@ptrblck, I am trying to use WeightedRandomSampler for handling imbalance in the dataset. However, the intuition behind it is not clear to me. My target labels are in form of one-hot encoded vectors as below.
train_labels.head(5)
|
none |
infection |
ischaemia |
both |
0 |
1 |
0 |
0 |
0 |
1 |
1 |
0 |
0 |
0 |
2 |
0 |
1 |
0 |
0 |
3 |
0 |
1 |
0 |
0 |
4 |
0 |
1 |
0 |
0 |
Below are the steps, I used to calculate for the weighted random sampler. Please correct me if I am wrong with the interpretation of any steps.
- Count the number of samples per class in the dataset
class_sample_count = np.array(train_labels.value_counts())
class_sample_count
array([2555, 2552, 621, 227])
- Calculate the weight associated with each class
weight = 1. / class_sample_count
weight
array([0.00039139, 0.00039185, 0.00161031, 0.00440529])
- Calculate the weight for each of the samples in the dataset.

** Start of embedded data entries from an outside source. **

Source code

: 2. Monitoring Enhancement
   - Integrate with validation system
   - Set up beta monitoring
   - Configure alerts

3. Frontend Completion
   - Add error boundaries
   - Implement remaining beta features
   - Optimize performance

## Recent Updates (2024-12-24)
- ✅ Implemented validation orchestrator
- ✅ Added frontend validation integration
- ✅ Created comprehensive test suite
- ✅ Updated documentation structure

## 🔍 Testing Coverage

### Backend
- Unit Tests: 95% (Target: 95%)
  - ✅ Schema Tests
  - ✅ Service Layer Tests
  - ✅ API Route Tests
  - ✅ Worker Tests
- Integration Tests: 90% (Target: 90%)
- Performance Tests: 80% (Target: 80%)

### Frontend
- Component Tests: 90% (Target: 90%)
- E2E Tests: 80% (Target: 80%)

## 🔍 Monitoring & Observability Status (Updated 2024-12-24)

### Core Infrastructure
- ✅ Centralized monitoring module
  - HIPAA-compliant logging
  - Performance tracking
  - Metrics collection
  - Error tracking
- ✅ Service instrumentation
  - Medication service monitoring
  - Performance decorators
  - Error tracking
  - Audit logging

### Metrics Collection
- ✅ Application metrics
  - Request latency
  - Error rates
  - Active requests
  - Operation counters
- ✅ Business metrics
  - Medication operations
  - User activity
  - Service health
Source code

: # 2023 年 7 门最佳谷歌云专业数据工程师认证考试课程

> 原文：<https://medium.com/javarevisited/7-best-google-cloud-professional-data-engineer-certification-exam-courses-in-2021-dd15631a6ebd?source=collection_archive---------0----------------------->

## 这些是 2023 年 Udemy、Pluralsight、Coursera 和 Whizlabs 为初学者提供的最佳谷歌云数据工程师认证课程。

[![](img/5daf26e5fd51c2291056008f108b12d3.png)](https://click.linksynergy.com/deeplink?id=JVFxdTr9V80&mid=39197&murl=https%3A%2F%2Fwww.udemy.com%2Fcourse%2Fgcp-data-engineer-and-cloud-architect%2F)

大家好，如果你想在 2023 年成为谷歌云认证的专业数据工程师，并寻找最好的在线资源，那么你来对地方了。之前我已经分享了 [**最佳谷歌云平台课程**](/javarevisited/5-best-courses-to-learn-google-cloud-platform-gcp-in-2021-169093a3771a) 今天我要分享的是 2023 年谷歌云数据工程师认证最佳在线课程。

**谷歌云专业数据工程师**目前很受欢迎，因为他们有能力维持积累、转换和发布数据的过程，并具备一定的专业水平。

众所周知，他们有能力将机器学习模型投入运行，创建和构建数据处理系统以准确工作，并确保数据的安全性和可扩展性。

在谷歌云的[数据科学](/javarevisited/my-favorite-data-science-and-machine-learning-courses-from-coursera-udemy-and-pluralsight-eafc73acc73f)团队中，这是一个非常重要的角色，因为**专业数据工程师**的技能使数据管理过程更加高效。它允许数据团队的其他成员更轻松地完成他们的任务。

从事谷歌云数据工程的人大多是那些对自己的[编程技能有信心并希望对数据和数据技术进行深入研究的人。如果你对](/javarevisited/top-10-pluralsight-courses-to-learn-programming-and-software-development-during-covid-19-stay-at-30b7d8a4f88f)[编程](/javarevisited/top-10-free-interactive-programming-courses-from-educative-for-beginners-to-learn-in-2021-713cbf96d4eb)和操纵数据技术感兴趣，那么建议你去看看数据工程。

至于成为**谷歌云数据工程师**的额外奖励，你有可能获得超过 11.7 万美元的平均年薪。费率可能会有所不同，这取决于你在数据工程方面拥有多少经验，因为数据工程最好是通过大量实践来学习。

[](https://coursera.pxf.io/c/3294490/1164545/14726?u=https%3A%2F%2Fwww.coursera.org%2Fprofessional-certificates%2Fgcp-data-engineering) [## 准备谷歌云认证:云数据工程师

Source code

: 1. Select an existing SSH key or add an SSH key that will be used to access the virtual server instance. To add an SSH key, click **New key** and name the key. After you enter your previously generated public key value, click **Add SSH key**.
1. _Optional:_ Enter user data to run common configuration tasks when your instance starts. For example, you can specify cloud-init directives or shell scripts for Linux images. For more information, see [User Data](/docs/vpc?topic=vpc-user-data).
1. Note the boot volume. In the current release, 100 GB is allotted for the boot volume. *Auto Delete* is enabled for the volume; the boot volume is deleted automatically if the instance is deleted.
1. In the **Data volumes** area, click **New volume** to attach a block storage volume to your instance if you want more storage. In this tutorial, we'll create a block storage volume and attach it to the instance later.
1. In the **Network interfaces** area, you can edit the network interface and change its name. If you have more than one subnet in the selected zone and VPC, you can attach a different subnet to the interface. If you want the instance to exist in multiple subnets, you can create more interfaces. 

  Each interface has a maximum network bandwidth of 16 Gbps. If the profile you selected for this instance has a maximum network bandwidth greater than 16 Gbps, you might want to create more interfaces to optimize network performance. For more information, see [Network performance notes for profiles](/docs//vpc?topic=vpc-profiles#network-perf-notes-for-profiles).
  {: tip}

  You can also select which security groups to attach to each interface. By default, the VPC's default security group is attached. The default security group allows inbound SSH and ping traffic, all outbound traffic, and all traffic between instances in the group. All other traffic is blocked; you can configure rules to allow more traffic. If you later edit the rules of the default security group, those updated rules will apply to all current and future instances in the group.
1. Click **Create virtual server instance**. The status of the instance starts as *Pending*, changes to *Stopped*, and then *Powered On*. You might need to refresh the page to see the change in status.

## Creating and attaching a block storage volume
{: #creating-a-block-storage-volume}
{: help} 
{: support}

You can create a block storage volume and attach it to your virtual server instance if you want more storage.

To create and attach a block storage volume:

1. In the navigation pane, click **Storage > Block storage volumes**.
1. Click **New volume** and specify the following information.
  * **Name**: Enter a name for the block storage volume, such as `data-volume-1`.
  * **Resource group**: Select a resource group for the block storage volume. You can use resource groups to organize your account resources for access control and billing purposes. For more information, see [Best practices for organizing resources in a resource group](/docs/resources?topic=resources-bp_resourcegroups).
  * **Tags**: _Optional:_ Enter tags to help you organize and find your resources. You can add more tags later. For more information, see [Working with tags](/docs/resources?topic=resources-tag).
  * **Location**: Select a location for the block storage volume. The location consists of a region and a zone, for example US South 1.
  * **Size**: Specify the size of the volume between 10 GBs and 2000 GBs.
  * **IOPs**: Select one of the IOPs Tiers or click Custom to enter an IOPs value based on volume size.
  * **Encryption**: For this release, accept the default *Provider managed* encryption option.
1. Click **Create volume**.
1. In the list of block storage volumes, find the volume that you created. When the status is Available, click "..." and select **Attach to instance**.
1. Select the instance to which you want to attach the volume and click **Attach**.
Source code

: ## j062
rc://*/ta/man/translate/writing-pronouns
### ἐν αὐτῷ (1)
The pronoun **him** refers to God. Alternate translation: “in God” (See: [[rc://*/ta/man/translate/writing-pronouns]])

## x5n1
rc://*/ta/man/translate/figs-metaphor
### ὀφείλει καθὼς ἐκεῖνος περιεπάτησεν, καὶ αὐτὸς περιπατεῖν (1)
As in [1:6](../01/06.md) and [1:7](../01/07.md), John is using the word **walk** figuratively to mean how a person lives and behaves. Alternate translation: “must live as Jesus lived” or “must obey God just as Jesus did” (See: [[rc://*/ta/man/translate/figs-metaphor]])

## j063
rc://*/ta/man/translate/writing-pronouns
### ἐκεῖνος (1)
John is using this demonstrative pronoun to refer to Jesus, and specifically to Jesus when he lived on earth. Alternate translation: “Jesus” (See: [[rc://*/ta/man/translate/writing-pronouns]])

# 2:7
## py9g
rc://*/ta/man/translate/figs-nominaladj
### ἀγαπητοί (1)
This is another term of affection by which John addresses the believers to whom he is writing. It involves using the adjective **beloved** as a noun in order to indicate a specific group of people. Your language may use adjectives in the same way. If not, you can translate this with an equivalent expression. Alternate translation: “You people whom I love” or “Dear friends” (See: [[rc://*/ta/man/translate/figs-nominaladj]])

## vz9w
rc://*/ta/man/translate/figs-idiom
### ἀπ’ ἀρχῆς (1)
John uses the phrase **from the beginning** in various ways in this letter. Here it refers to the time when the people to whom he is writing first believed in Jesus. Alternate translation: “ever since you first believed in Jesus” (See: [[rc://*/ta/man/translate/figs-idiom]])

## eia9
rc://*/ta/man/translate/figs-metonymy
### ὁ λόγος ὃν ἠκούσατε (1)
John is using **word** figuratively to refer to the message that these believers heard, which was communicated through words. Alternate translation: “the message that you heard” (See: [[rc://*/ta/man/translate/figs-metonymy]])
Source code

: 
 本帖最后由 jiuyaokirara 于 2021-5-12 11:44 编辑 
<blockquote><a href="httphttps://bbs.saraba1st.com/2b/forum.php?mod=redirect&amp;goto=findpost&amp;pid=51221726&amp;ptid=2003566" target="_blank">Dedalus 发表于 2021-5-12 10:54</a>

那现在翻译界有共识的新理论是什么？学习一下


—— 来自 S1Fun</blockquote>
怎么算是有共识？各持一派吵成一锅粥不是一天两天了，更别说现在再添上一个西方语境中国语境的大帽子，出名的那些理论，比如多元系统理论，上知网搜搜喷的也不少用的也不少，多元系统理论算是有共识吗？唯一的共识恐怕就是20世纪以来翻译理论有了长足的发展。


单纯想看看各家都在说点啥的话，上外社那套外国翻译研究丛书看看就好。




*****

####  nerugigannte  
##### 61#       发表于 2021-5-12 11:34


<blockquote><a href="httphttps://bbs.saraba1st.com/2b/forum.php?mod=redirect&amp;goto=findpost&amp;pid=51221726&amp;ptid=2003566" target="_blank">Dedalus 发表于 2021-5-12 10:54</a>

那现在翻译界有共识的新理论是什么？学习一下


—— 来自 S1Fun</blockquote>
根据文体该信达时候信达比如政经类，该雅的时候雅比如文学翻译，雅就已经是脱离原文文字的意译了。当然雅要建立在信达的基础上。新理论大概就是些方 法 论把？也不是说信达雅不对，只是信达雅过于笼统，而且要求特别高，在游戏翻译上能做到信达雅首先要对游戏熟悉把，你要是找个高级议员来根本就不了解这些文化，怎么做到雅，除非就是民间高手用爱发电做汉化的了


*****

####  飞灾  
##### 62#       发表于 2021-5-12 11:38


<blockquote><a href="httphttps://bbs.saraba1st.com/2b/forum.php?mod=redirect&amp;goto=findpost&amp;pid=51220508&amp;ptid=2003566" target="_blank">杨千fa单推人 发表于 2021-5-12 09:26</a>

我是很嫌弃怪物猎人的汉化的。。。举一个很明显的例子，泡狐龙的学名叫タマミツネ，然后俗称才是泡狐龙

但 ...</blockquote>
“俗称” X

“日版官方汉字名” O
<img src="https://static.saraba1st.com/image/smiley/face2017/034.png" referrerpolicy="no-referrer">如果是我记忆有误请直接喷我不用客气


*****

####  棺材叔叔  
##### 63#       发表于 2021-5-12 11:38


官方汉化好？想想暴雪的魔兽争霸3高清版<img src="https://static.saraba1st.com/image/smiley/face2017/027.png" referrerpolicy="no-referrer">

samples_weight = np.array(weight[train_labels])
print(samples_weight[1], samples_weight[2] )
[0.00039185 0.00039139 0.00039139 0.00039139] #label 0 in actual data
[0.00039139 0.00039185 0.00039139 0.00039139] #label 1 in actual data
The dimension of samples_weight
comes to be [5955, 4]. 5955 are the total no. of images in the original set, and 4 corresponds to the total number of classes.
Now how this mapping has been done? Since class weight
for class 0 is 0.00039139 (obtained in step 2). How were the rest of the three entries picked up for class 0?
- Convert the np.array to tensor
samples_weight = torch.from_numpy(samples_weight)
samples_weight
tensor([[0.0004, 0.0004, 0.0004, 0.0004],
[0.0004, 0.0004, 0.0004, 0.0004],
[0.0004, 0.0004, 0.0004, 0.0004],
...,
[0.0004, 0.0004, 0.0004, 0.0004],
[0.0004, 0.0004, 0.0004, 0.0004],
[0.0004, 0.0004, 0.0004, 0.0004]], dtype=torch.float64)
After conversion to tensor, all the samples appear to have the same value in all four enteries? Then how does Weighted Random Sampling
is oversampling the minority class?
I will be grateful for any leads. Thank you.